Nei pressi della Salita di Capodimonte si trova il laboratorio di Michele Iodice. Da alcuni anni un’ex cava di tufo dell’Ottocento, adibita a stalla e successivamente a mattatoio, alla quale si accede da un portone a livello stradale, è stata “adottata” da Michele Iodice, noto artista napoletano, e trasformata in un originale laboratorio di scultura, con centinaia di opere d’arte esposte lungo le pareti. Il maestro ha anche rallegrato l’atelier con grandi piante che fanno da luminosa e lussureggiante scenografia.

Mentre mi aggiro, quasi da turista, per la mia città, sono quasi travolta da un corteo in festa. Chiedo. Pare che da queste parti sia l’unica a non sapere dell’arrivo di Amal, incuriosita seguo le persone gioiose di tutte le età. Mi informo, chiedo chi è l’ideatore del progetto.

Incontro Stephen Daldry ideatore di The WalK, festival itinerante in favore dei diritti dei bambini rifugiati.

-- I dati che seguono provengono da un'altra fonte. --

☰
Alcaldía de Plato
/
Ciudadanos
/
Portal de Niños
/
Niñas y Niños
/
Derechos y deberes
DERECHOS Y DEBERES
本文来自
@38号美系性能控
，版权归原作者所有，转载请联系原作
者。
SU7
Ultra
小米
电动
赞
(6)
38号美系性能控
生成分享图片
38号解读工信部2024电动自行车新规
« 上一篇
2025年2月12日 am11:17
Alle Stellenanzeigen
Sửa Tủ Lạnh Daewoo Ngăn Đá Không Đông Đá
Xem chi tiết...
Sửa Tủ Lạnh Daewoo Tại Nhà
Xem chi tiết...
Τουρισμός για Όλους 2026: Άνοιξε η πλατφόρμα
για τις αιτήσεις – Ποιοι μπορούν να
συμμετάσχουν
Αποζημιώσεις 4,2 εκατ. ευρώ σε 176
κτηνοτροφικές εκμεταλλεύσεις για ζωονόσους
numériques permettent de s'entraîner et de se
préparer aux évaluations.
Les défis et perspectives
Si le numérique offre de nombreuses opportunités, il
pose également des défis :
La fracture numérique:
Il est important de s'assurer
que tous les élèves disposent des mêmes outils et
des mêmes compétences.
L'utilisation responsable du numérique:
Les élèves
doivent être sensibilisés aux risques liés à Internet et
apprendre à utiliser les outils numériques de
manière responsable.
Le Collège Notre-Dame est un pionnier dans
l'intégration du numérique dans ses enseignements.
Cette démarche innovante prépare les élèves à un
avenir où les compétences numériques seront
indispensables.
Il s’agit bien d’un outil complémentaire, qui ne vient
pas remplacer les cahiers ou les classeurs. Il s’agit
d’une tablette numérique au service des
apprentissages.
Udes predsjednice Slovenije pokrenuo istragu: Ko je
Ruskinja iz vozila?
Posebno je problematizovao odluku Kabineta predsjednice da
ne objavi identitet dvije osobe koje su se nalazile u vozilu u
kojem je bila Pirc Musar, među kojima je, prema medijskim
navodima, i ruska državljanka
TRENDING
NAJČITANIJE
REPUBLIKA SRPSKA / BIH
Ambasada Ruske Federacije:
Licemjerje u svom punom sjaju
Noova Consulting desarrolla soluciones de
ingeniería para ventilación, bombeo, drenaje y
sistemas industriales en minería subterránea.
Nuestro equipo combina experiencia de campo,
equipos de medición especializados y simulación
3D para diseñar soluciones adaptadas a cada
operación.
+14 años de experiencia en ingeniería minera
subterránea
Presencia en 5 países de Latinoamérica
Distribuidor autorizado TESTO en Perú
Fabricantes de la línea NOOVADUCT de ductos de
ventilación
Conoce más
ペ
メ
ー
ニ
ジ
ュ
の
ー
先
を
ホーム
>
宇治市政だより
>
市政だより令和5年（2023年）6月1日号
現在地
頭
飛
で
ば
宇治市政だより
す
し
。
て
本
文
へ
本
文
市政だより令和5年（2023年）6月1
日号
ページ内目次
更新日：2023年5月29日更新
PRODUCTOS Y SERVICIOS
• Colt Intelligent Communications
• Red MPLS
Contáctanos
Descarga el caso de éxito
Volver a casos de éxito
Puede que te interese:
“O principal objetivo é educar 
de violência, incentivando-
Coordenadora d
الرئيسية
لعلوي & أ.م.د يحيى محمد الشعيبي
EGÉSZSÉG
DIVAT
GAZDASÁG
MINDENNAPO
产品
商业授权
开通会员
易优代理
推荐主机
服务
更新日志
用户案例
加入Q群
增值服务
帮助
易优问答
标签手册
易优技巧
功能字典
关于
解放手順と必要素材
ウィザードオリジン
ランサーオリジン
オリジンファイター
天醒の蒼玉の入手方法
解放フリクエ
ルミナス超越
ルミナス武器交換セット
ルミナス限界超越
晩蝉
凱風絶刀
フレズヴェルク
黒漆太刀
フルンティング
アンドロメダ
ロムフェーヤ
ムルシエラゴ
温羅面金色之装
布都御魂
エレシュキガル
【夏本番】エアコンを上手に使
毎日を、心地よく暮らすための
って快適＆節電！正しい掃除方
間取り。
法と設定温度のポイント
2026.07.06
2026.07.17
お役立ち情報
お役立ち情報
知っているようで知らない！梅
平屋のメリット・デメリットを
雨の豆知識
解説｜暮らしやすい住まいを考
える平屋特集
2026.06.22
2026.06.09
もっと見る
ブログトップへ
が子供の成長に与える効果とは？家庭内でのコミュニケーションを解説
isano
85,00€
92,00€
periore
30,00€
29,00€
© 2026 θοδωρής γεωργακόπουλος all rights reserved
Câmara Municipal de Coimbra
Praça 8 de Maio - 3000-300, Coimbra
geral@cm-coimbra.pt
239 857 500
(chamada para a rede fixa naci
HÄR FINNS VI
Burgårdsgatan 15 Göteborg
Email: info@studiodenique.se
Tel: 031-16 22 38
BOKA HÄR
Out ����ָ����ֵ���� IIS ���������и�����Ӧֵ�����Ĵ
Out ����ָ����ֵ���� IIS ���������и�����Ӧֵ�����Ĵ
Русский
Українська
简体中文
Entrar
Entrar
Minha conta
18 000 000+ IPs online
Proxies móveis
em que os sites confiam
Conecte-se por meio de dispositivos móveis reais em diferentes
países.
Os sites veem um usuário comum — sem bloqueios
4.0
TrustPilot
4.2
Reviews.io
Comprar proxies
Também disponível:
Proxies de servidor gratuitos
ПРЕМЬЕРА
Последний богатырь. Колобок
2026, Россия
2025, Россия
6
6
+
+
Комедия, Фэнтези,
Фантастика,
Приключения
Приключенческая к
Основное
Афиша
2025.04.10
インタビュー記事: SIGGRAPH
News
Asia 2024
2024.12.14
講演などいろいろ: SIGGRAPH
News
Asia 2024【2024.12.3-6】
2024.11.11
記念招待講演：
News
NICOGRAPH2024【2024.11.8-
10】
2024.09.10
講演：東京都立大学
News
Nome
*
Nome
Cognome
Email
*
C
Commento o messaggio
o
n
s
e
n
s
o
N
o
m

Gli pongo giusto qualche domanda:
How did you come up with the idea of the realization of your project, “The Walk”?
More than five years ago, Joe Robertson e Joe Murphy invited me to join them in the refugee camp of Calais. From this experience “Good Chance “was born, which marked the turning point in my life and that allowed me to meet friends and colleagues of Help Refugees.
How long have you been travelling with this project?
We are travelling for four mounths we are visting about seventy different places Germany, Italy France, Turkey U.K. Switzerland and so many others.
According to your opinion, which are the main feelings a refugee child experiences?
I think he feels tramautized. But there are two things, one is fear and drama and the other is resilience, even if compsared to adults, young people are more able to connect to a new situation, they can adapt more easily but they need human contact.
Do you like this part of the town or do you think it’ s too dirty?
I don’t mind it’s dirty, i like people, their behaviour, architecture is amazing, people in the streets are very powerful.
How do you think Great Britain can survive standing outside a global world, closing its door to people who worked as cook or cleaning ladies?
Now I’m working on this project i have my vews about these questions, my foucus is to challenge the lives of yung people and all the people as well who leave their countries because of wars or dictatoriship.My concerni is about the needs of the refugees.

È piccola Amal, ha solo nove anni, ma le sue dimensioni sono giganti. Forse perché la marionetta, che rappresenta una rifugiata afghana è cresciuta molto più in fretta di quanto dovrebbe un bambino alla sua età. Cerca la madre, ma intorno a sé trova solo bombe, armi, macerie. Un mondo che gli occhi di un bambino dovrebbero vedere a limite solo su uno schermo televisivo. Il torace, insieme alle braccia, è realizzato con canna di bambù, è aperto. Luogo in cui risiedono organi vitali quali il cuore e i polmoni, forse è un invito ad aprire il nostro mostrandosi solidali e accoglienti, a ossigenare le loro vite offrendo loro un rifugio e una speranza di vita migliore.